- Prompt A
List every value the zibinomial documentation offers as a choice for the type.fitted argument.
*** Opening Exercise passage ***
Learn R Programming

VGAM (version 1.0-5)

zibinomial: Zero-Inflated Binomial Distribution Family Function

Description

Fits a zero-inflated binomial distribution by maximum likelihood estimation.

Usage

zibinomial(lpstr0 = "logit", lprob = "logit",
           type.fitted = c("mean", "prob", "pobs0", "pstr0", "onempstr0"),
           ipstr0 = NULL, zero = NULL, multiple.responses = FALSE,
           imethod = 1)
zibinomialff(lprob = "logit", lonempstr0 = "logit",
             type.fitted = c("mean", "prob", "pobs0", "pstr0", "onempstr0"),
             ionempstr0 = NULL, zero = "onempstr0",
             multiple.responses = FALSE, imethod = 1)

Arguments

lpstr0, lprob

Link functions for the parameter \(\phi\) and the usual binomial probability \(\mu\) parameter. See Links for more choices. For the zero-deflated model see below.

type.fitted
ipstr0

Optional initial values for \(\phi\), whose values must lie between 0 and 1. The default is to compute an initial value internally. If a vector then recyling is used.

lonempstr0, ionempstr0

Corresponding arguments for the other parameterization. See details below.

multiple.responses

Logical. Currently it must be FALSE to mean the function does not handle multiple responses. This is to remain compatible with the same argument in binomialff.

zero, imethod

See CommonVGAMffArguments for information. Argument zero changed its default value for version 0.9-2.

Value

An object of class "vglmff" (see vglmff-class). The object is used by modelling functions such as vglm and vgam.

Warning

Numerical problems can occur. Half-stepping is not uncommon. If failure to converge occurs, make use of the argument ipstr0 or ionempstr0, or imethod.

Details

These functions are based on $$P(Y=0) = \phi + (1-\phi) (1-\mu)^N,$$ for \(y=0\), and $$P(Y=y) = (1-\phi) {N \choose Ny} \mu^{Ny} (1-\mu)^{N(1-y)}.$$ for \(y=1/N,2/N,\ldots,1\). That is, the response is a sample proportion out of \(N\) trials, and the argument size in rzibinom is \(N\) here. The parameter \(\phi\) is the probability of a structural zero, and it satisfies \(0 < \phi < 1\). The mean of \(Y\) is \(E(Y)=(1-\phi) \mu\) and these are returned as the fitted values by default. By default, the two linear/additive predictors for zibinomial() are \((logit(\phi), logit(\mu))^T\).
*** Closing Exercise passage ***
- Prompt B
Quote the rows starting with the line containing "اكتشف لاند روڨر" and continuing through the last line of the rows. Leave the pictures out.
*** Opening Dataset records ***
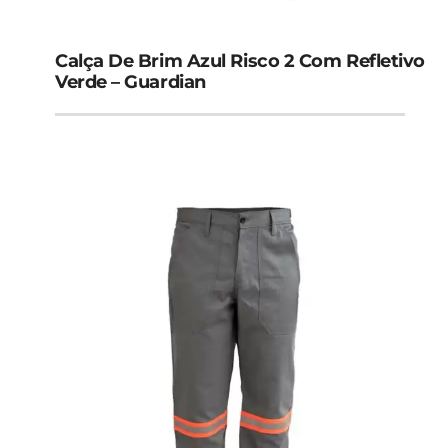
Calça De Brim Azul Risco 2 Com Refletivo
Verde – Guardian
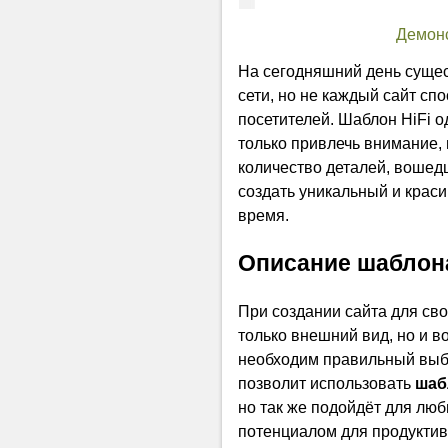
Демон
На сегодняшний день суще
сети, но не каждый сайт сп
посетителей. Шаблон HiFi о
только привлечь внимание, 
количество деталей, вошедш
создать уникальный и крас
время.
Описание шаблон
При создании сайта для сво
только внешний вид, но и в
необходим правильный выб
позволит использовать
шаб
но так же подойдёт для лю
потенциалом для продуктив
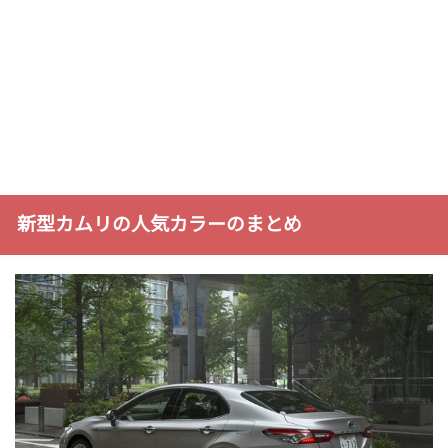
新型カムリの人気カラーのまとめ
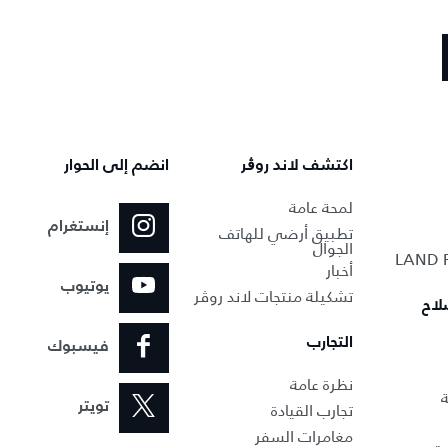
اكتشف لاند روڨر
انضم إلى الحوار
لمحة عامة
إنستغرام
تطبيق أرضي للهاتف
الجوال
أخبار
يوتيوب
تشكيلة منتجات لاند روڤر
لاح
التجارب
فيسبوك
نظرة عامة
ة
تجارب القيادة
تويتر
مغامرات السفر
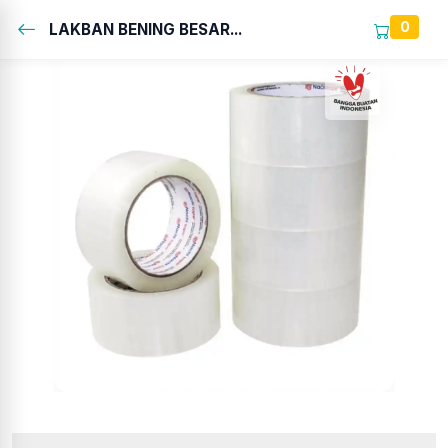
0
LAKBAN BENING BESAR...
*** Closing Dataset records ***
- Expected output A
"mean", "prob", "pobs0", "pstr0", "onempstr0"

- Expected output B
اكتشف لاند روڨر
انضم إلى الحوار
لمحة عامة
إنستغرام
تطبيق أرضي للهاتف
الجوال
أخبار
يوتيوب
تشكيلة منتجات لاند روڤر
لاح
التجارب
فيسبوك
نظرة عامة
ة
تجارب القيادة
تويتر
مغامرات السفر
0
LAKBAN BENING BESAR...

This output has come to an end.